Yesterday afternoon was actually quite full of surprises. I set off to make some Mince Pie Christmas Tree thingies, a recipe from this month's Good Food magazine. They looked really cute in the magazine and I thought Todd would really love them. He loves pies and anything with mincemeat in them, and it is Christmas! I got out the puff pastry that I had especially bought just for this recipe and my jar of mincemeat. I lay out the pastry, spread it with the filling, topped it with another piece of pastry and then . . . what the heck . . . the instructions made no sense to me whatsoever! I must have read them half a dozen times and moved the pastry around here and there on the counter top, but I could still not figure the instructions out.

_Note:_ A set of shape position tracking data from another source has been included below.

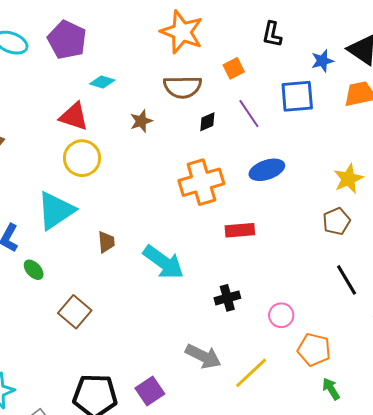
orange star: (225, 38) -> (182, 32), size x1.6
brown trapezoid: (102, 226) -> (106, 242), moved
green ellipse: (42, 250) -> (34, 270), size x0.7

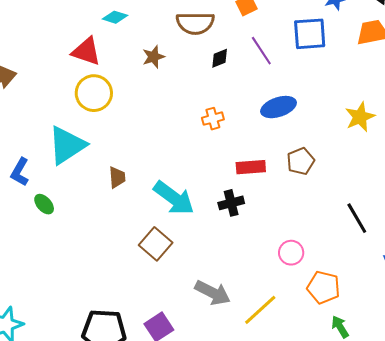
orange cross: (201, 182) -> (213, 119), size x0.5
brown pentagon: (337, 221) -> (301, 161), moved
black cross: (227, 298) -> (231, 203), moved
brown square: (75, 312) -> (156, 244), moved

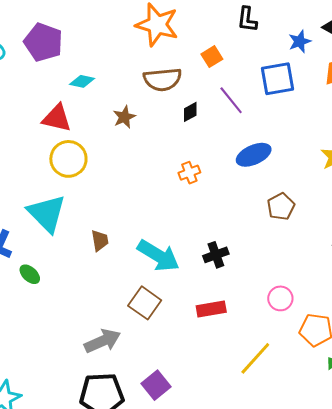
cyan triangle: (67, 145) -> (47, 213), turned -36
red rectangle: (251, 167) -> (211, 309), moved
gray arrow: (213, 293) -> (103, 341), moved, turned -45

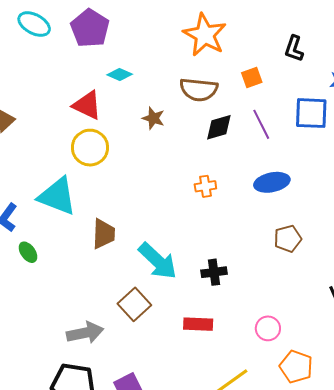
black diamond: (190, 112) -> (219, 127), size x1.4
brown star: (124, 117) -> (153, 118), turned 30
cyan triangle: (47, 213) -> (57, 196), turned -36
brown trapezoid: (100, 240) -> (104, 234), size x1.4

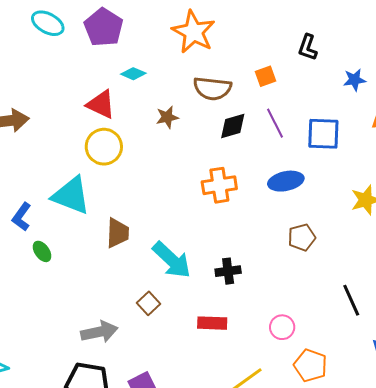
orange star: (205, 35) -> (194, 32), moved
blue square: (311, 113) -> (323, 134), moved
brown star: (153, 118) -> (167, 117), turned -30
orange cross: (205, 186) -> (219, 185), size x1.6
brown square: (134, 304) -> (149, 303), size x0.7

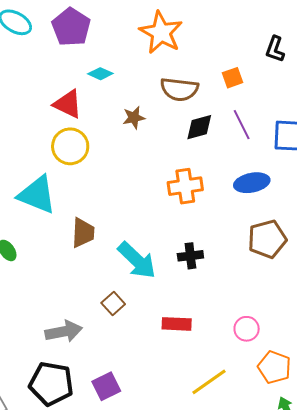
brown pentagon: (302, 237) -> (267, 239), size x1.4
black cross: (228, 271) -> (190, 256), moved

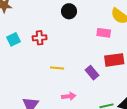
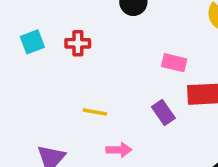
pink rectangle: (104, 33) -> (174, 63), moved
yellow line: (57, 68) -> (95, 112), moved

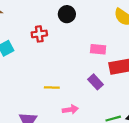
red cross: (78, 43) -> (39, 34), moved

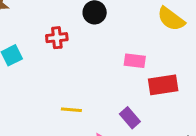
purple rectangle: (95, 82) -> (130, 118), moved

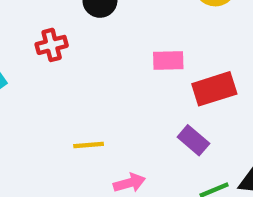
purple rectangle: (130, 118) -> (193, 140), moved

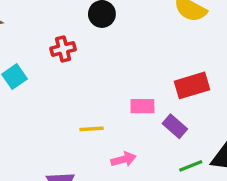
pink rectangle: (168, 60) -> (142, 106), moved

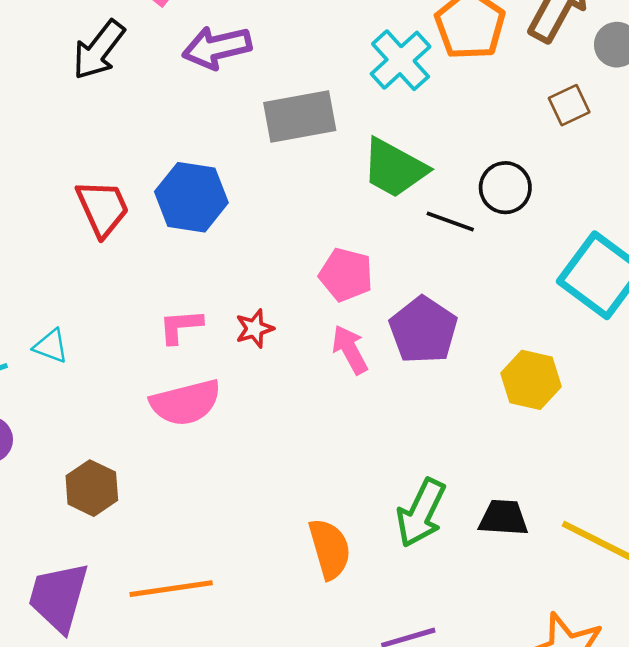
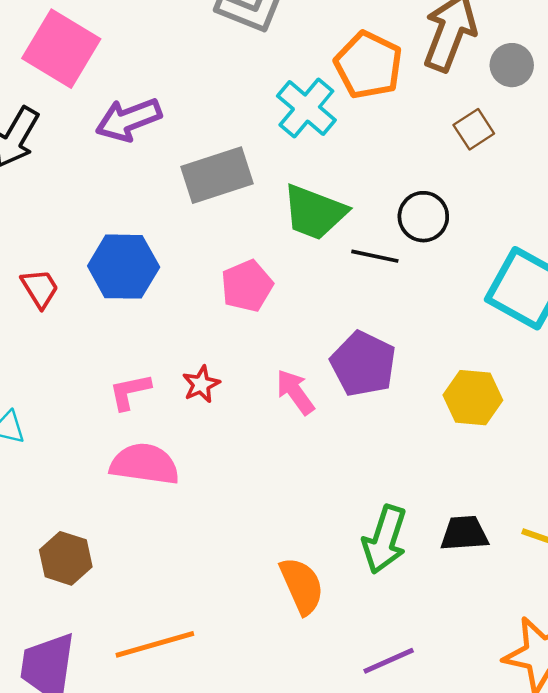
red trapezoid: (103, 208) -> (40, 288), size x0.7
pink pentagon: (346, 275) -> (247, 286), moved, turned -30
pink semicircle: (186, 403) -> (145, 464), turned -150

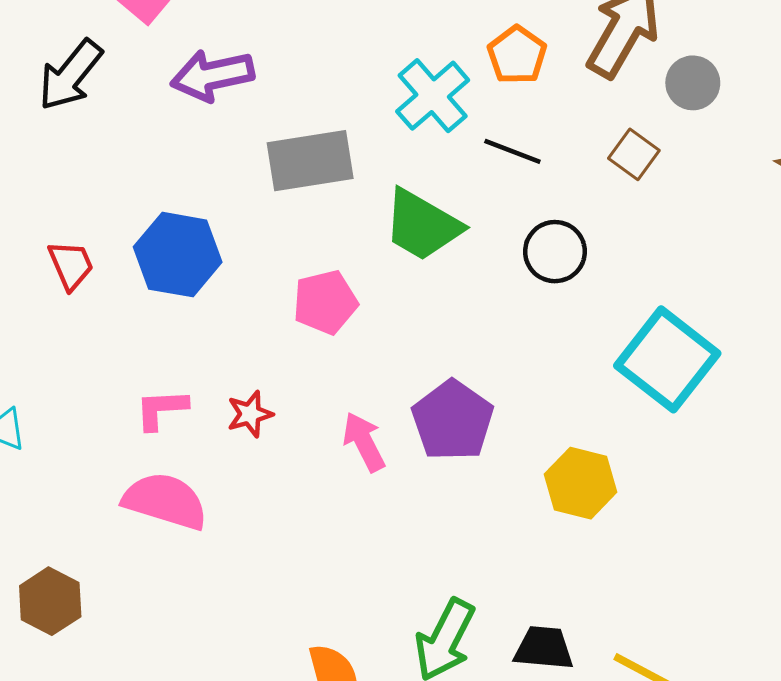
orange pentagon: (368, 65) -> (517, 55), size x0.7
brown square: (474, 129) -> (634, 154), turned -30
black line: (375, 256) -> (512, 151), moved

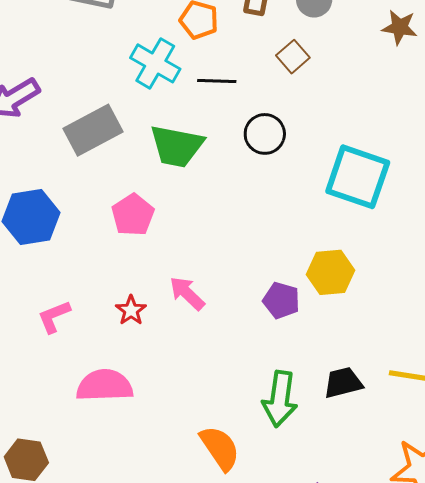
brown square: (634, 154) -> (293, 57), turned 32
red star: (250, 414) -> (131, 310), moved
purple pentagon: (453, 420) -> (281, 300), moved, size x0.7
pink semicircle: (165, 501) -> (105, 385), moved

So, what you see here this morning is not pretty little Puff Pastry Mincemeat Christmas Trees . . . but lovely little square puffs filled with Mincemeat! I shall give you the recipe for the trees, and perhaps you can figure it out, but if not you can do what I did and just cut it into squares. They taste very delicious nonetheless, whether in a tree shape or in squares! (These will not be eaten on the White Leather Sofa . . . )
*Mince Pie Trees*
Make sure your pastry is well chilled for this. Puffy little cloud like bites, filled full of delicious gooey and spicy mincemeat.
Plain flour for dusting
425g pack of ready rolled puff pastry
(the one with 2 sheets in the pack)
350g jar of mincemeat
1 egg, beaten
icing sugar for dusting
Pre-heat the oven to 200*C/400*F. Line two baking sheets with parchment paper.
Lightly dust the counter top with some flour. Lay out one of the pastry sheets, with the long edge nearest to you. Spread with mincemeat. Top with the second sheet of pastry, then cut it in half width ways, down the middle.
(Now here's where it lost me)
For each piece, cut into 4 strips down, measuring 6 cm, 4 cm, 2 cm and 2 cm in width. Next, cut across evenly to make 12 *ladders* of pastry. Dip the knife in flour if it sticks. Brush with egg and then chill for 10 minutes.
Build the trees on the baking sheets. Stack the strips, mincemeat middles facing up, starting with the longest and finishing with the smallest.
Once stacked, squash with your hand to flatten into a tree shape. Bake for 20 minutes, or until the pastry is golden and the mincemeat is bubbling. Leave to cool on the tray for five minutes, before lifting off onto a wire rack with a palette knife to finish cooling. Dust with icing sugar to serve.
**If you are like me and cannot for the life of you figure out what exactly they want you to do, just cut it into 24 equally sized squares, pop them onto the prepared baking sheets, and bake as noted.